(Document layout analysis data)
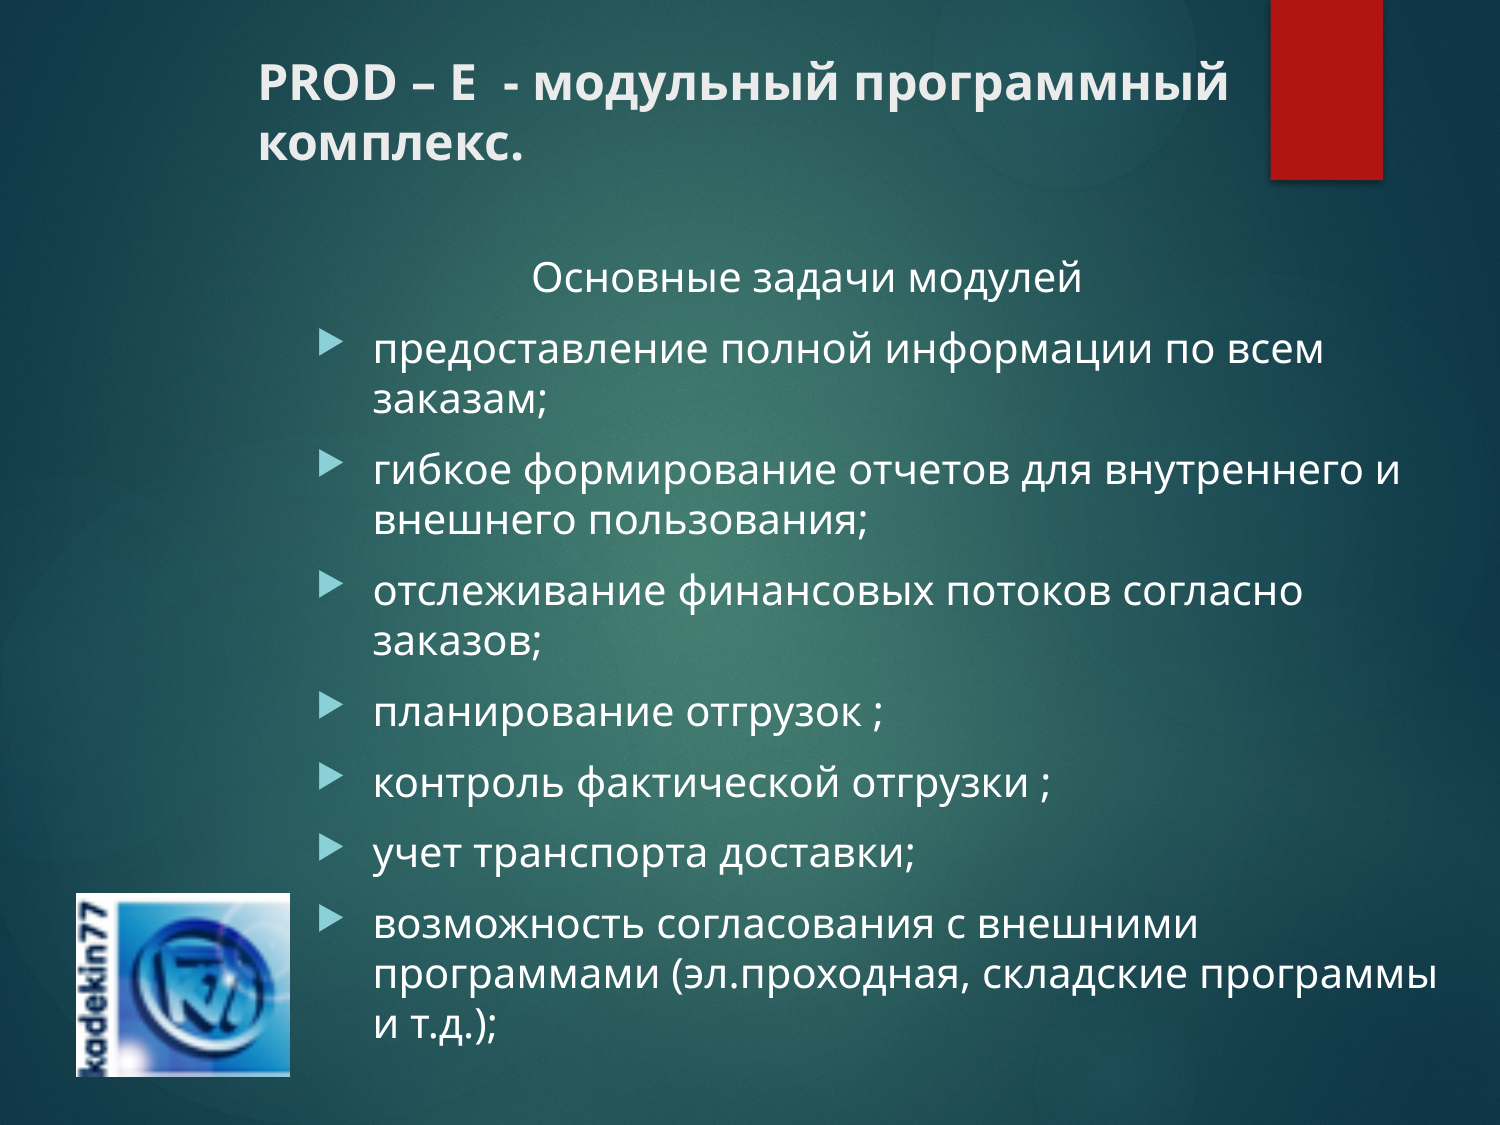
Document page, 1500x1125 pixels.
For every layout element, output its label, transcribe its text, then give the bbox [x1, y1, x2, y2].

title PROD – E - модульный программный комплекс. [242, 42, 1270, 192]
picture [76, 892, 290, 1078]
list Основные задачи модулей предоставление полной информации по всем заказам; гибкое формирование отчетов для внутреннего и внешнего пользования; отслеживание финансовых потоков согласно заказов; планирование отгрузок ; контроль фактической отгрузки ; учет транспорта доставки; возможность согласования с внешними программами (эл.проходная, складские программы и т.д.); [301, 243, 1471, 1094]
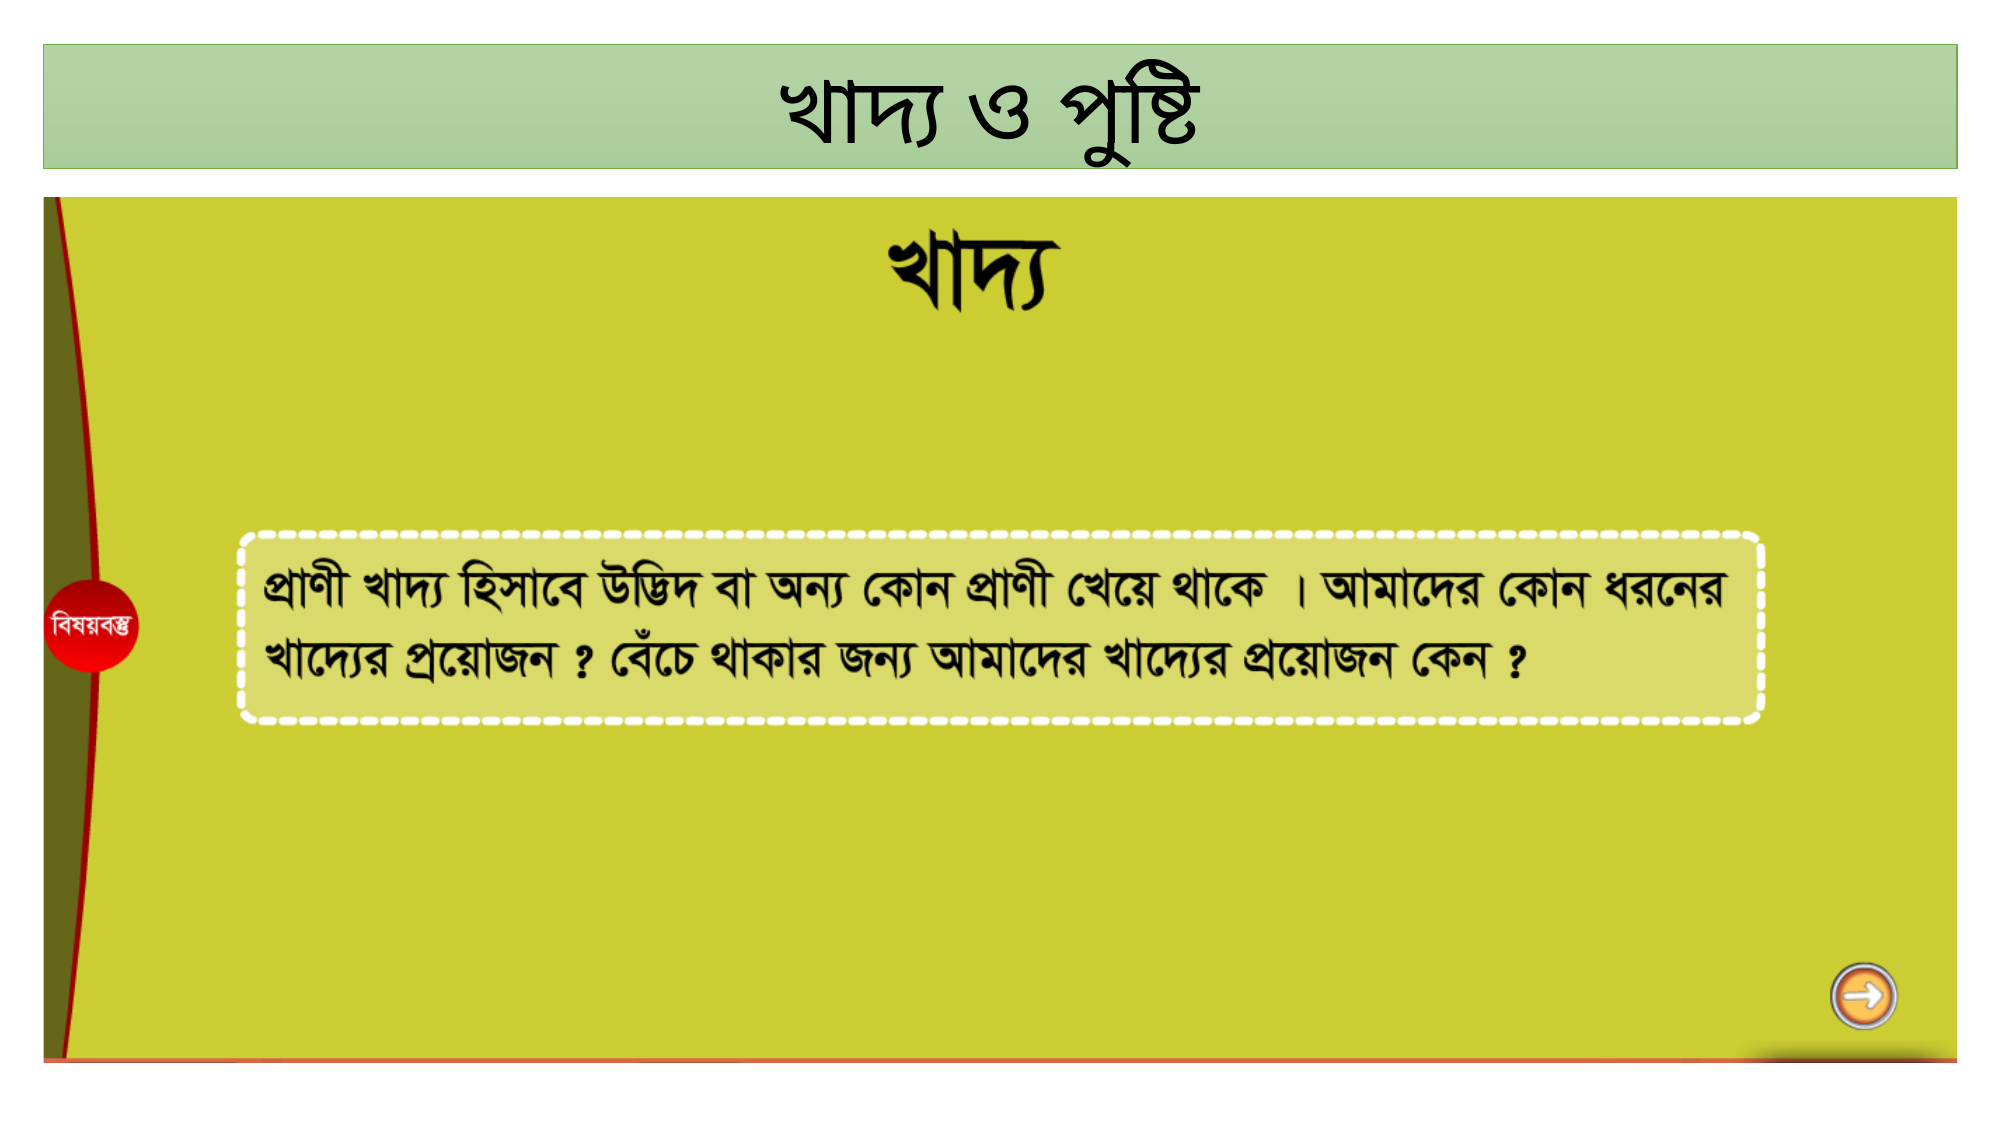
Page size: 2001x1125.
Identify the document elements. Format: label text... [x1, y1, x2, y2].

picture [43, 197, 1958, 1063]
text_box খাদ্য ও পুষ্টি [43, 44, 1958, 169]
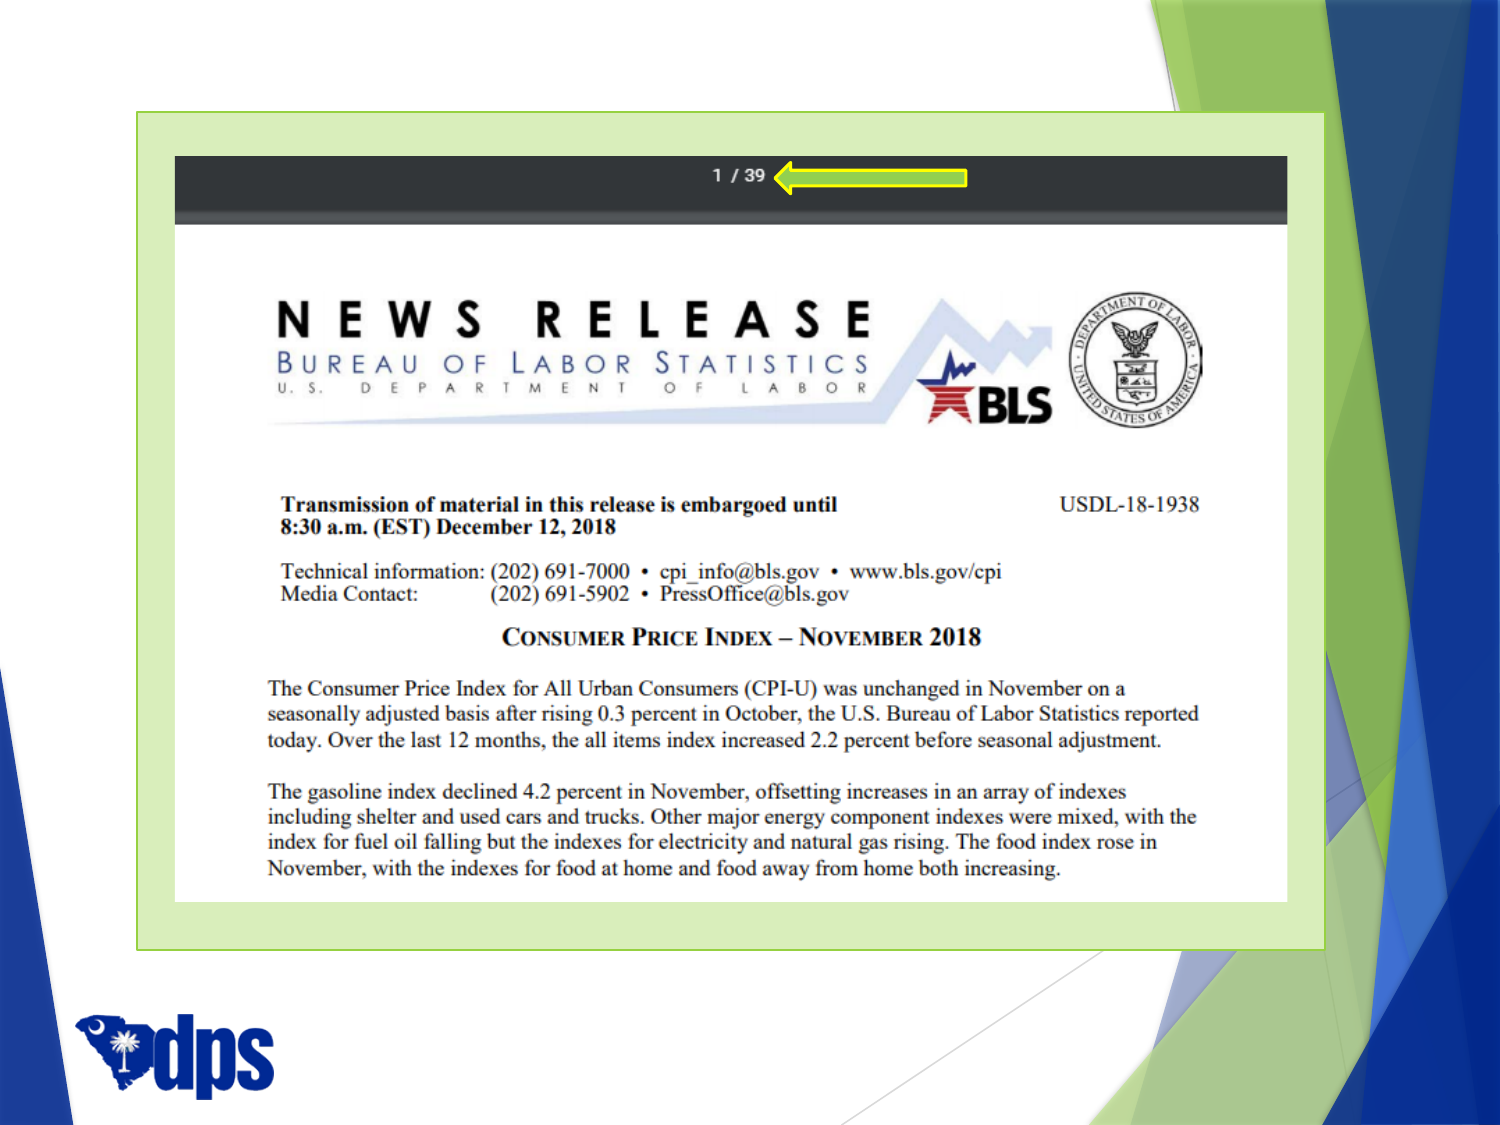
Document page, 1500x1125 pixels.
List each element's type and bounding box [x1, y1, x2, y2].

text_box [136, 111, 1326, 951]
picture [74, 1014, 274, 1101]
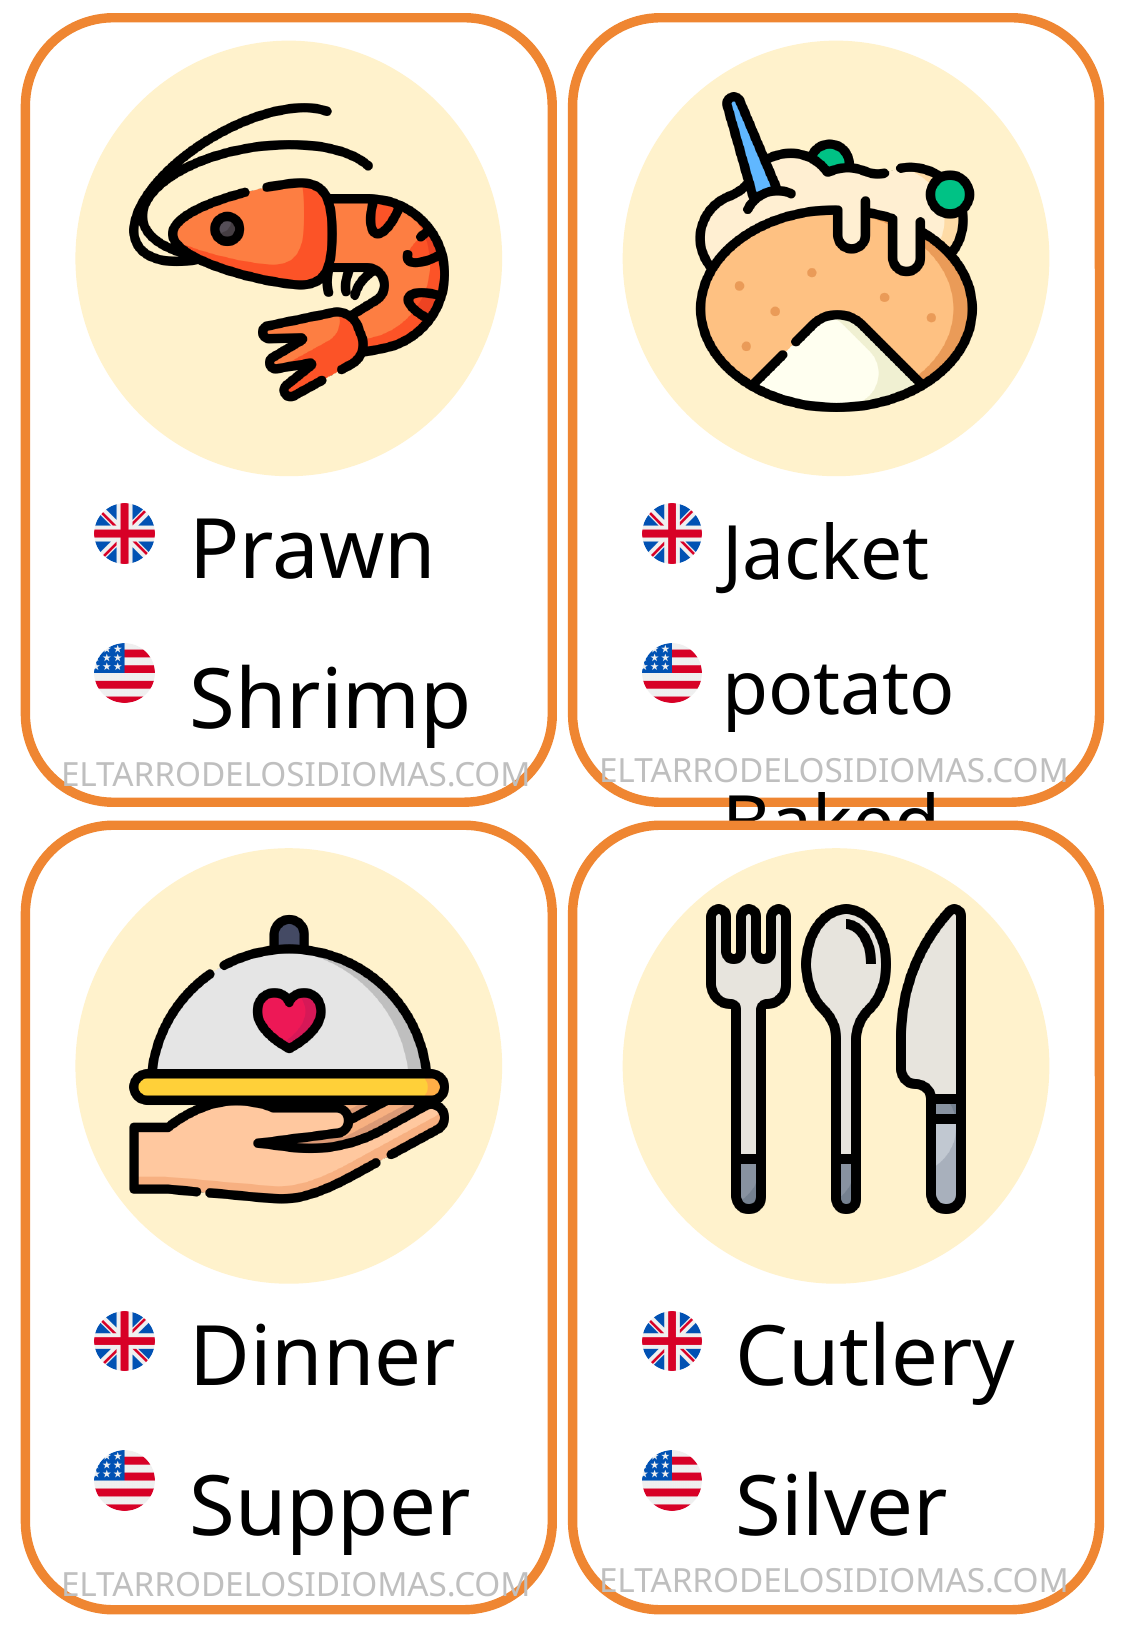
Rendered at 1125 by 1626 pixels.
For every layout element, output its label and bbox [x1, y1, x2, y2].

text_box [25, 825, 558, 1610]
text_box [572, 17, 1106, 803]
text_box [25, 17, 558, 803]
text_box [572, 825, 1106, 1610]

- Exercise directions: The copy should hold exactly the lines above from the one with "Identify the document" through the one with "Rendered at 1125 by 1626 pixels.", both ends counted, and no pictures at all.

- Answer for this exercise:
Identify the document elements. Format: label text... [x1, y1, x2, y2].

picture [43, 197, 1958, 1063]
text_box খাদ্য ও পুষ্টি [43, 44, 1958, 169]
Document page, 1500x1125 pixels.
List each element's type and bounding box [x1, y1, x2, y2].

text_box [136, 111, 1326, 951]
picture [74, 1014, 274, 1101]
Rendered at 1125 by 1626 pixels.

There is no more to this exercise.